• _EXERCISE 1_
Reproduce the chart records below line for line, leaving out the pictures.

• _SOURCE EXTRACT_

Android Is Not Better. Neither Is iOS. - bozhidar
http://batsov.com/articles/2013/08/14/android-is-not-better-neither-is-ios/

======
ZeroGravitas
My personal favorite theory about why iOS makes more revenue in the app store,
is that more rich idiots use iOS.

Now, I'm perhaps not serious about that, and I'm just reacting to the tone of
"Android users are lesser people" that's been prevalent recently. But I will
note that according to this report:

[http://www.distimo.com/publications/archive/Distimo%20Public...](http://www.distimo.com/publications/archive/Distimo%20Publication%20-%20May%202013.pdf)

A $15.99 Final Fantasy game from Square-Enix made 73% of it's revenue from
Android in May 2013 while the "free" Candy Crush Saga and Simpsons: Tapped Out
games made much more money from iOS.

These "free" games are apparently designed around "Whales", people who spend
literally thousands of dollars on them:

[http://www.wired.com/gamelife/2012/11/meet-the-
whales/all/](http://www.wired.com/gamelife/2012/11/meet-the-whales/all/)

• _THE DATA_
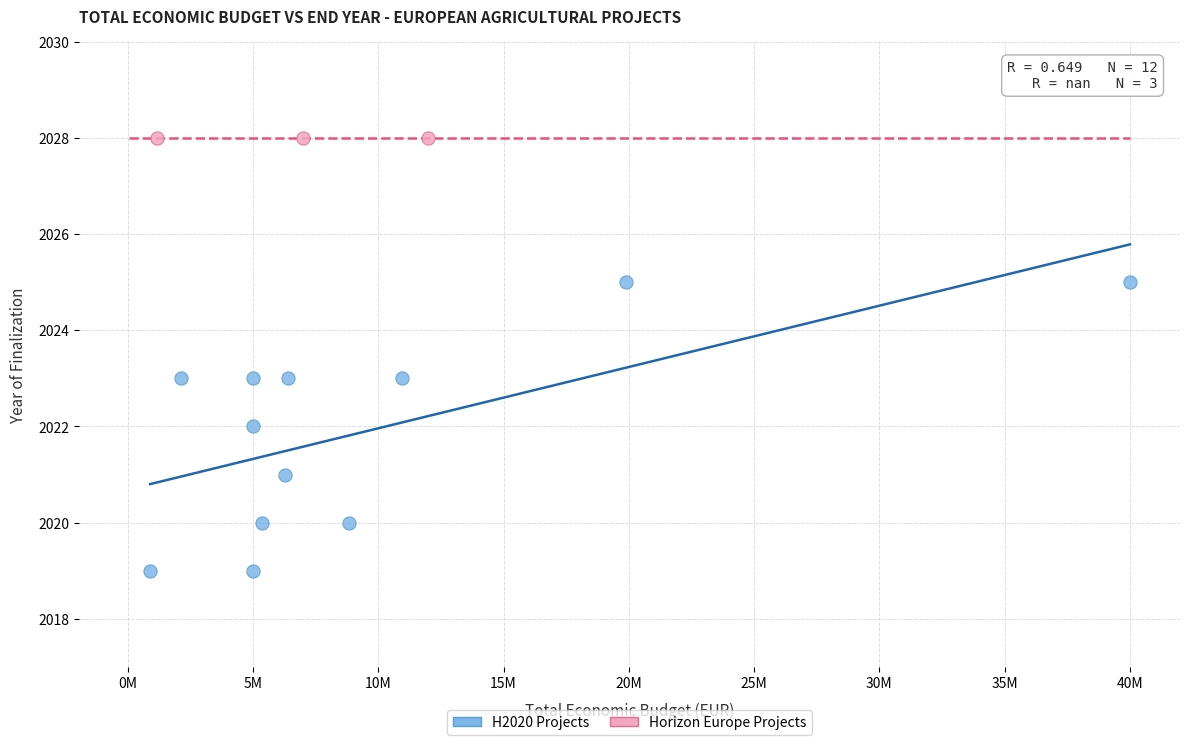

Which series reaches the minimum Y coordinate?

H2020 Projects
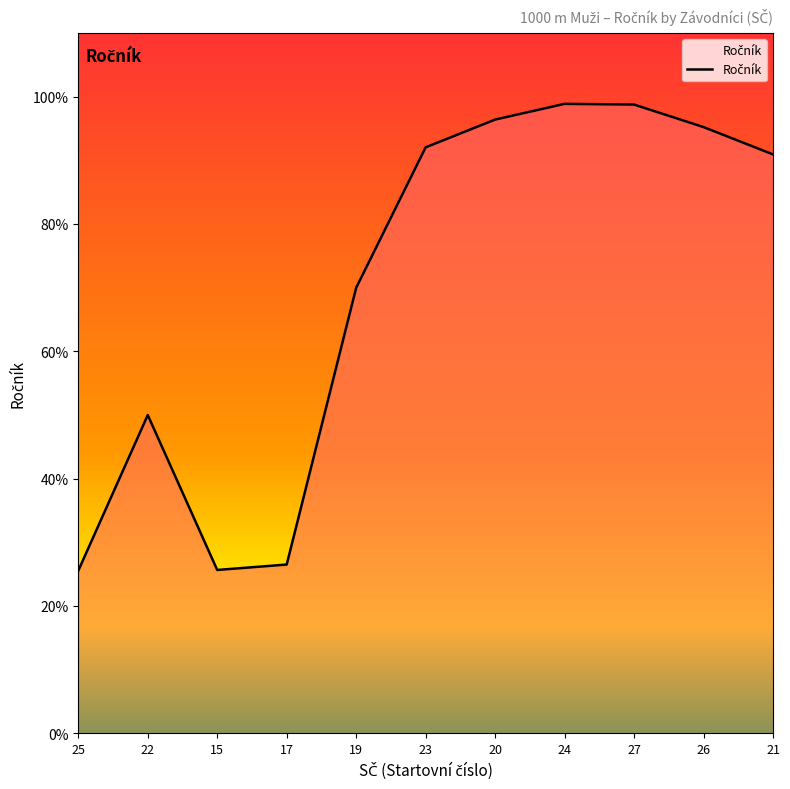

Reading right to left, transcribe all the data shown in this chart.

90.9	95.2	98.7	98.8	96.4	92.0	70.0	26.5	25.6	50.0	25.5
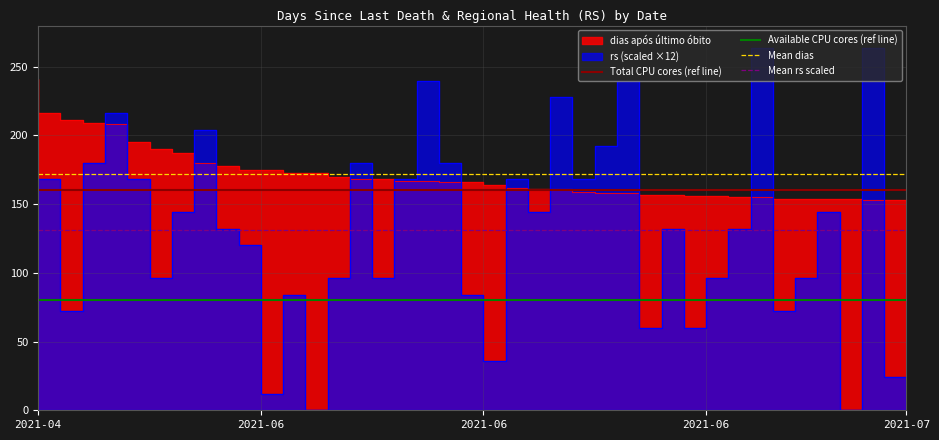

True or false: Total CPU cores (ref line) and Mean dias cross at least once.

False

• _EXERCISE 2_
Rewrite the passage of the Android-versus-iOS thread from "A $15.99 Final" up to and including "money from iOS.", substituting "Capcom" for "Square-Enix".

• _EXPECTED OUTPUT 1_
Which series reaches the minimum Y coordinate?

H2020 Projects

Reading right to left, transcribe all the data shown in this chart.

90.9	95.2	98.7	98.8	96.4	92.0	70.0	26.5	25.6	50.0	25.5

True or false: Total CPU cores (ref line) and Mean dias cross at least once.

False

• _EXPECTED OUTPUT 2_
A $15.99 Final Fantasy game from Capcom made 73% of it's revenue from
Android in May 2013 while the "free" Candy Crush Saga and Simpsons: Tapped Out
games made much more money from iOS.